#### [Goal of the exercise]
Only the lines from the one containing "(545, 146) = (1006, 131): picture" through the end of the data below are to be repeated, exactly as given, without pictures.

#### [Exercise inputs]
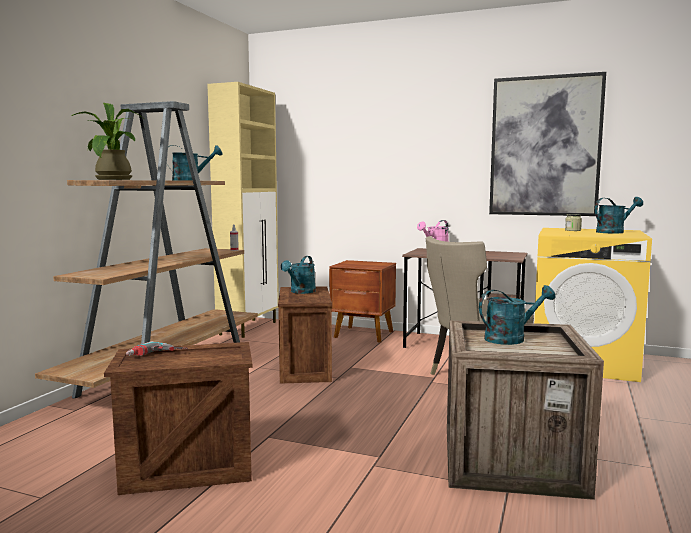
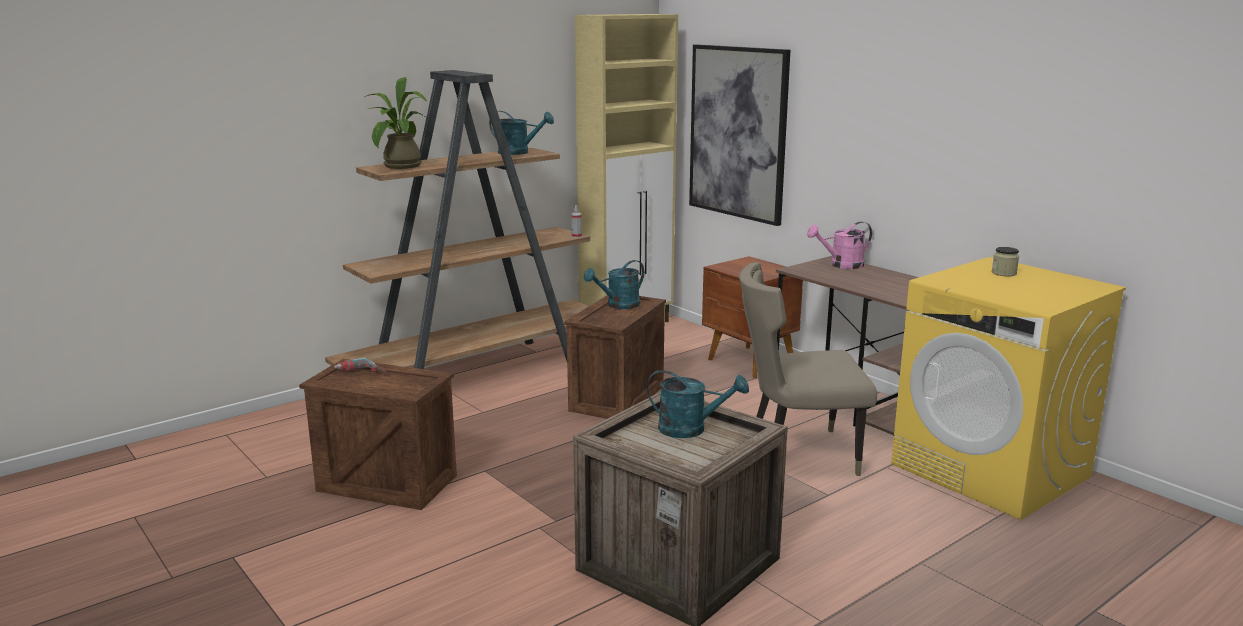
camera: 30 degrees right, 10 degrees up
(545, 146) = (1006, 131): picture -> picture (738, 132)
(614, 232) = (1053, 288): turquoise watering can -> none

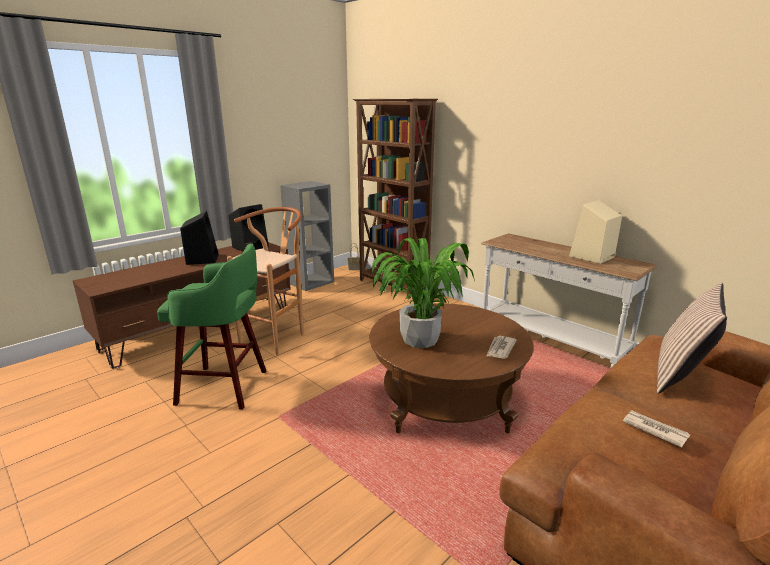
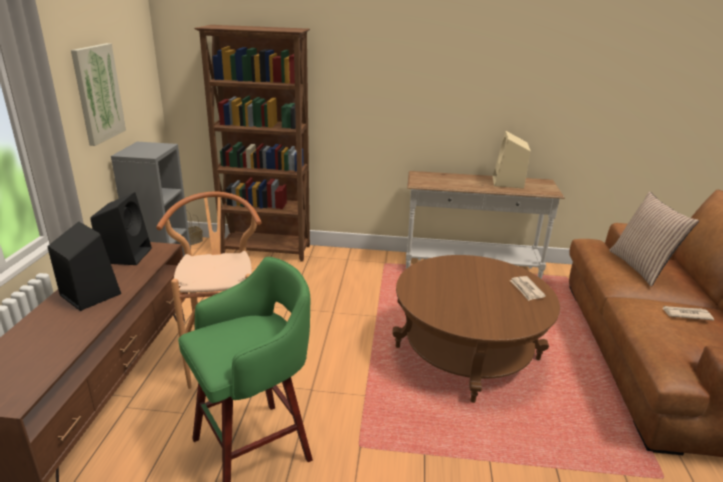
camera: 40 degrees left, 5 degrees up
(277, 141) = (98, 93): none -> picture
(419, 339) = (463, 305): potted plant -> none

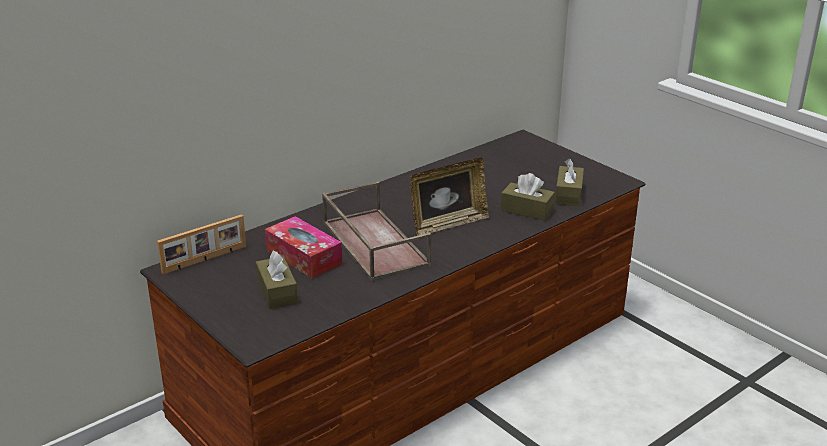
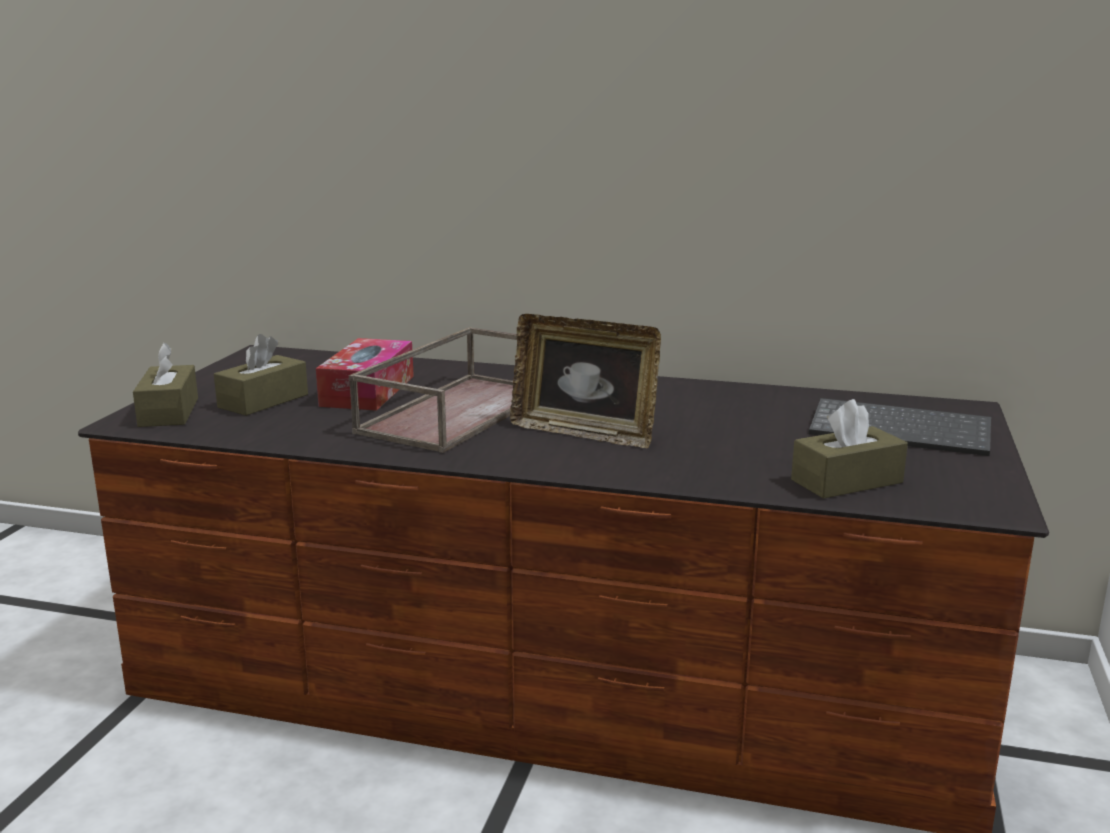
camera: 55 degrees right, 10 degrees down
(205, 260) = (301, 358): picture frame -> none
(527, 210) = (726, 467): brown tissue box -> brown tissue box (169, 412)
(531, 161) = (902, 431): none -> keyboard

#### [Result]
(545, 146) = (1006, 131): picture -> picture (738, 132)
(614, 232) = (1053, 288): turquoise watering can -> none

camera: 40 degrees left, 5 degrees up
(277, 141) = (98, 93): none -> picture
(419, 339) = (463, 305): potted plant -> none

camera: 55 degrees right, 10 degrees down
(205, 260) = (301, 358): picture frame -> none
(527, 210) = (726, 467): brown tissue box -> brown tissue box (169, 412)
(531, 161) = (902, 431): none -> keyboard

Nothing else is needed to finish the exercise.